8.2 highlighting narrative that I would like to see stick around:

"An activity is delimited by its start and its end events; hence, it occurs over an interval delimited by two instantaneous events. However, an activity record need not mention start or end time information, because they may not be known. An activity's attribute-value pairs are expected to describe the activity's situation during its interval,"

KILL( i.e. an interval between two instantaneous events, namely its start event and its end event. )
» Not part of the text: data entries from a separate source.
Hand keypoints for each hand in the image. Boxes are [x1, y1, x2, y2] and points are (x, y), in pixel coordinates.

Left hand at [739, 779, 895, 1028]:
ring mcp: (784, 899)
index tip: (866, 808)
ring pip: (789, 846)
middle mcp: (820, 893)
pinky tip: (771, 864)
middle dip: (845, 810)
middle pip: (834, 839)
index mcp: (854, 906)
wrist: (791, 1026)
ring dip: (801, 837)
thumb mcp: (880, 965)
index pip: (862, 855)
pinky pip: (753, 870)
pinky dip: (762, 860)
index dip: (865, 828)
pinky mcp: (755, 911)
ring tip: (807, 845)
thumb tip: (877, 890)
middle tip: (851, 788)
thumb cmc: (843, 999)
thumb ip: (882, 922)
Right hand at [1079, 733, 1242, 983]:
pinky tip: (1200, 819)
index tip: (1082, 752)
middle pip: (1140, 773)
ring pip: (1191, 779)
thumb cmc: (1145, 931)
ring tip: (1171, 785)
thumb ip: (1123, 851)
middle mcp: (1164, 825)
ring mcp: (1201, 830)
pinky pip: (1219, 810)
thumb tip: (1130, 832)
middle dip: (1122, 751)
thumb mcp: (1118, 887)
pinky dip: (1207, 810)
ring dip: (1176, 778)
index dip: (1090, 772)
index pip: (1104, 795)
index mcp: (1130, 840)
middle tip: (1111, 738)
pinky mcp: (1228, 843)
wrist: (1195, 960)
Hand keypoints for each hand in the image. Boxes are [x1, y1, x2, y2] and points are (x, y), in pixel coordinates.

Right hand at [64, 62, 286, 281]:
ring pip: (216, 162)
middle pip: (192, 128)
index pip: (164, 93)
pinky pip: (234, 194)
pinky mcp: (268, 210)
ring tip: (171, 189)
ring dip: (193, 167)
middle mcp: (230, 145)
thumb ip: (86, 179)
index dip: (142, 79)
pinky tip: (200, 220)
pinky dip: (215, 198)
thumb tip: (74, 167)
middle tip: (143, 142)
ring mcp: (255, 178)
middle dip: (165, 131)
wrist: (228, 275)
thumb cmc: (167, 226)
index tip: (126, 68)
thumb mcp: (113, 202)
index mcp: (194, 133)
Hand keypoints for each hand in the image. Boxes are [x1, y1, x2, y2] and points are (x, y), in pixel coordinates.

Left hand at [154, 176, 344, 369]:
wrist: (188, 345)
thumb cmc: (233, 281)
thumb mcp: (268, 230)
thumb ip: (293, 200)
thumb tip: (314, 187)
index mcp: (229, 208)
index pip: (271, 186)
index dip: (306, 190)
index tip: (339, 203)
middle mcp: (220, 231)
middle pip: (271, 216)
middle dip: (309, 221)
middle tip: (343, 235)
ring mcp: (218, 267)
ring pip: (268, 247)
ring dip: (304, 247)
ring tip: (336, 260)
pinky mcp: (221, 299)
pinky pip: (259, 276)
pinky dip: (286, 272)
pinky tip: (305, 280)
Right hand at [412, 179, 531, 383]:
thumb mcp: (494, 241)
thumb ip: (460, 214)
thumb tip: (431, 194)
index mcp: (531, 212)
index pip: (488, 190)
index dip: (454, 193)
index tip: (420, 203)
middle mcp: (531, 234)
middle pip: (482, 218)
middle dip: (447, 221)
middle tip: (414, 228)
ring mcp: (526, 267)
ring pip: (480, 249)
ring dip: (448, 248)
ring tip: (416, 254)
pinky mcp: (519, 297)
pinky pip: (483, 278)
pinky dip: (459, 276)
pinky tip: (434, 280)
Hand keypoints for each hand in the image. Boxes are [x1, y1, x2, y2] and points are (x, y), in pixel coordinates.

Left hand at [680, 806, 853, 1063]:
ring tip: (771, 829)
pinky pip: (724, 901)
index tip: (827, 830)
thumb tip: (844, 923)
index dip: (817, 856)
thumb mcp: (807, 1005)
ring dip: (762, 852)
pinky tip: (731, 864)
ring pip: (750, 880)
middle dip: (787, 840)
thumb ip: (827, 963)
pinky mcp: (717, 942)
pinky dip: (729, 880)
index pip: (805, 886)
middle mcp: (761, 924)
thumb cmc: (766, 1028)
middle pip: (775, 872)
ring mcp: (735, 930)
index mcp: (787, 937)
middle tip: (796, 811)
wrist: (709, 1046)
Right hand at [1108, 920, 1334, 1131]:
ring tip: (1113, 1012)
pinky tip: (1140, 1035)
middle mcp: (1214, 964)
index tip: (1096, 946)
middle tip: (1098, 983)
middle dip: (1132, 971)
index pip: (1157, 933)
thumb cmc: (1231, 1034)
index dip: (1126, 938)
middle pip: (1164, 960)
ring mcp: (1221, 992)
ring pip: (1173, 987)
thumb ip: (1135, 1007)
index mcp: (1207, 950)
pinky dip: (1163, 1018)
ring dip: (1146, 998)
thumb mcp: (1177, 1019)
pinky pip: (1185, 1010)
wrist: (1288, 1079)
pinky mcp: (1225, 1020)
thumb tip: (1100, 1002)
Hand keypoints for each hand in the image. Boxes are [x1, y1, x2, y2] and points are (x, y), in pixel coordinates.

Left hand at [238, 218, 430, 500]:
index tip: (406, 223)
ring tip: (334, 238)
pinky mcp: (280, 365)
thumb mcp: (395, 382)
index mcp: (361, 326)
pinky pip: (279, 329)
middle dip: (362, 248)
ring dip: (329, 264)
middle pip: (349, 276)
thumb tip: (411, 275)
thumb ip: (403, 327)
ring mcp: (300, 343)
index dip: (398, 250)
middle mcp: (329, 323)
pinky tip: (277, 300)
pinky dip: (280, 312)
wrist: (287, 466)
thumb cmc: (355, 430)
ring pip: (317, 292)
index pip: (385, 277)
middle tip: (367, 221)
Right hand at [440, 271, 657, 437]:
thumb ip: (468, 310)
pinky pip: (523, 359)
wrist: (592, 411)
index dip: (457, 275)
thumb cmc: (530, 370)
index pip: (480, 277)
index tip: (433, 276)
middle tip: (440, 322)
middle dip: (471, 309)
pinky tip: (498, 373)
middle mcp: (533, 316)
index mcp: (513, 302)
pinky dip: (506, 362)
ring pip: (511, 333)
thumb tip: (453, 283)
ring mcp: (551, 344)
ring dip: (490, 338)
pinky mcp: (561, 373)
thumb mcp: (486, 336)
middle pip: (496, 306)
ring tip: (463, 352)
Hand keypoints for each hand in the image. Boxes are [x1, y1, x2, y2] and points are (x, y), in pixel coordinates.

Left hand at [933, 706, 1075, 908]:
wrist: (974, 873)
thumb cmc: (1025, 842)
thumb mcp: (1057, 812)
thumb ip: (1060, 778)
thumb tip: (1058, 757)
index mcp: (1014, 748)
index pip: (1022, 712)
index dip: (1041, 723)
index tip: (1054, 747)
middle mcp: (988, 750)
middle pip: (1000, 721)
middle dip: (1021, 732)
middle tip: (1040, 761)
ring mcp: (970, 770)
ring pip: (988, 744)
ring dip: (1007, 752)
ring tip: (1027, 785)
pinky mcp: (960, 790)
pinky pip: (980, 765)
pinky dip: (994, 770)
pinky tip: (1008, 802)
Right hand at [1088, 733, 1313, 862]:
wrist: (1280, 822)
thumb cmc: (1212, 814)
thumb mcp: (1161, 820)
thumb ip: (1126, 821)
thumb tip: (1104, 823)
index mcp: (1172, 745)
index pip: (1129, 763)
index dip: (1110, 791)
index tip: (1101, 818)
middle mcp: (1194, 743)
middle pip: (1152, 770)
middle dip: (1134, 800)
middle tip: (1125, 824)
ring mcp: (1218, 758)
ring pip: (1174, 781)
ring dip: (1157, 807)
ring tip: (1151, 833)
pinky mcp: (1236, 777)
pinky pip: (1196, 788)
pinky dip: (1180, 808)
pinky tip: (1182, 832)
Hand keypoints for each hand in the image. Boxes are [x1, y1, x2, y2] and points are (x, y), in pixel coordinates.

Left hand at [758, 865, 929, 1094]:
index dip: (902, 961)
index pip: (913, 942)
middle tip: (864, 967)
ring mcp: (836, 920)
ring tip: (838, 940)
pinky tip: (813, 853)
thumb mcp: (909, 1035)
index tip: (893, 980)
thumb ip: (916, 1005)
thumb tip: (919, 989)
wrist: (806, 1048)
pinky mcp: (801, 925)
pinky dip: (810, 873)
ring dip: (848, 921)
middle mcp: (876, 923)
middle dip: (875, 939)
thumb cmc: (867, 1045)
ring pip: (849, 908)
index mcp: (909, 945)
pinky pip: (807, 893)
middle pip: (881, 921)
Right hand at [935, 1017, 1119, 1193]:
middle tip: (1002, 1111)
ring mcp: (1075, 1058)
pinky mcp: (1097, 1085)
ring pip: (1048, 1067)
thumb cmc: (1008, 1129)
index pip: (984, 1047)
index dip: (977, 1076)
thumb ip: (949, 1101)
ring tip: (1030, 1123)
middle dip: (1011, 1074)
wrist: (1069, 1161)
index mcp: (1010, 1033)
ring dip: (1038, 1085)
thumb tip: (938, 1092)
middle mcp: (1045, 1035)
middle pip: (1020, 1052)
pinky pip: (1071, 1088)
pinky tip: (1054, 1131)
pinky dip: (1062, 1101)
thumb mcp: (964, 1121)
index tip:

"An activity is not an entity. Indeed, an entity exists in full at any point in its lifetime, persists during this interval, and preserves the characteristics that makes it identifiable. In contrast, an activity is something that occurs, happens, unfolds, or develops through time, but is typically not identifiable by the characteristics it exhibits at any point during its duration. This distinction is similar to the distinction between 'continuant' and 'occurrent' in logic [Logic]."


Section 8.3 doesn't have much use for me.


Something from:

"Although time is critical, we should also recognize that provenance can be used in many different contexts within individual systems and across the Web. Different systems may use different clocks which may not be precisely synchronized, so when provenance records are combined by different systems, we may not be able to align the times involved to a single global timeline. Hence, PROV-DM is designed to minimize assumptions about time. "

should probably make it's way back in, but could use some trimming and clarification.

Other than that, 8.3 is covered enough in other places and could go away.


8.4.1 doesn't say anything to me.


I'd like to see 8.4.2 go back into the main document. It is a nice reference.


That first paragraph in 8.5 isn't saying much to me. If it stays, it should go into DM.